Task to complete:
Count the lines below that include the word "dragTo", then give that number and no other words.

Input:
====
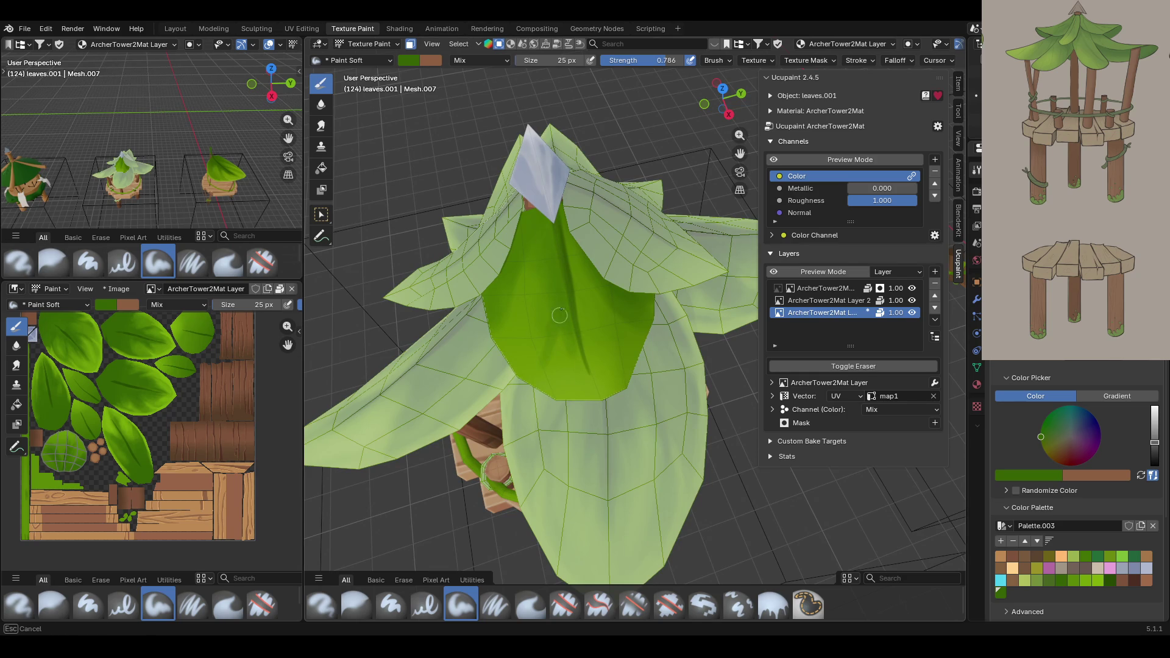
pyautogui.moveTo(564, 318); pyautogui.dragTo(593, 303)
====
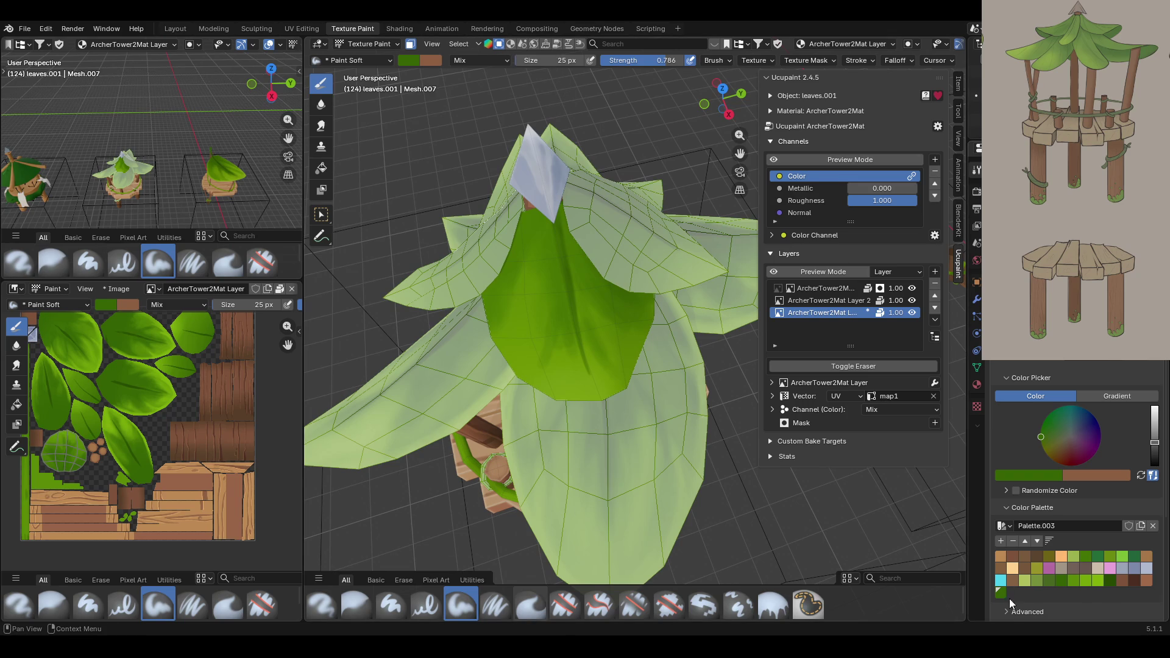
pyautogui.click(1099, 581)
====
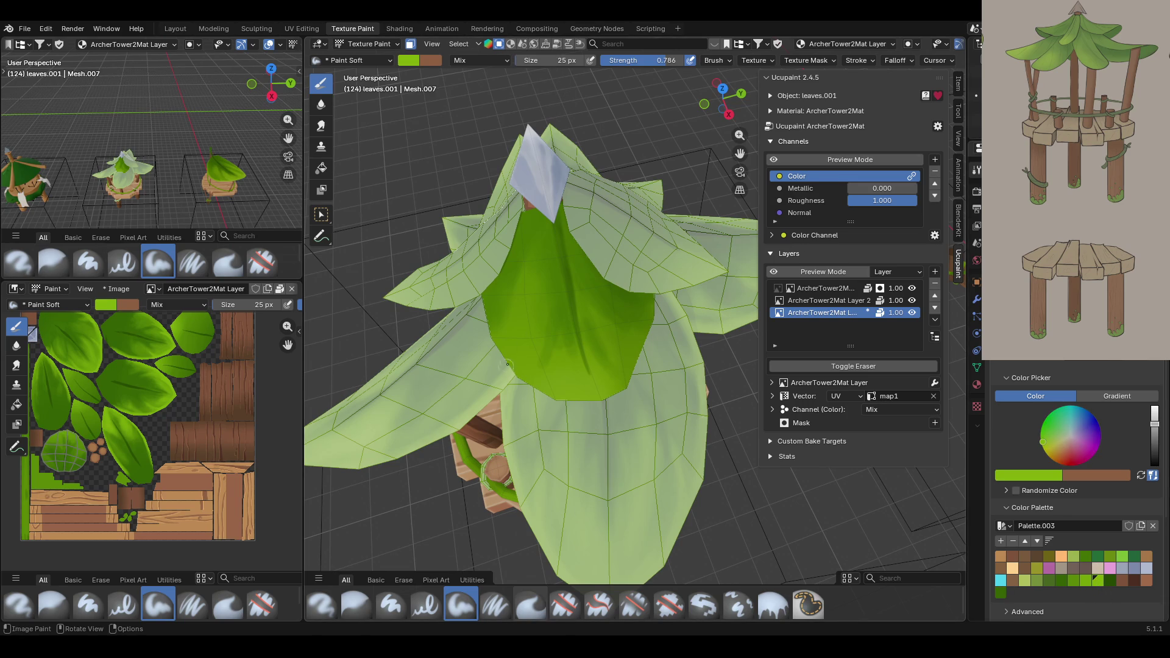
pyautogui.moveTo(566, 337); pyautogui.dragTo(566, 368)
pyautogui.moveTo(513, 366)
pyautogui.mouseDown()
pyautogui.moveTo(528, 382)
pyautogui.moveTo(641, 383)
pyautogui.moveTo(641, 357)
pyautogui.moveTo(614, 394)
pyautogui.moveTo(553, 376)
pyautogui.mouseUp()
====
Task solution:
2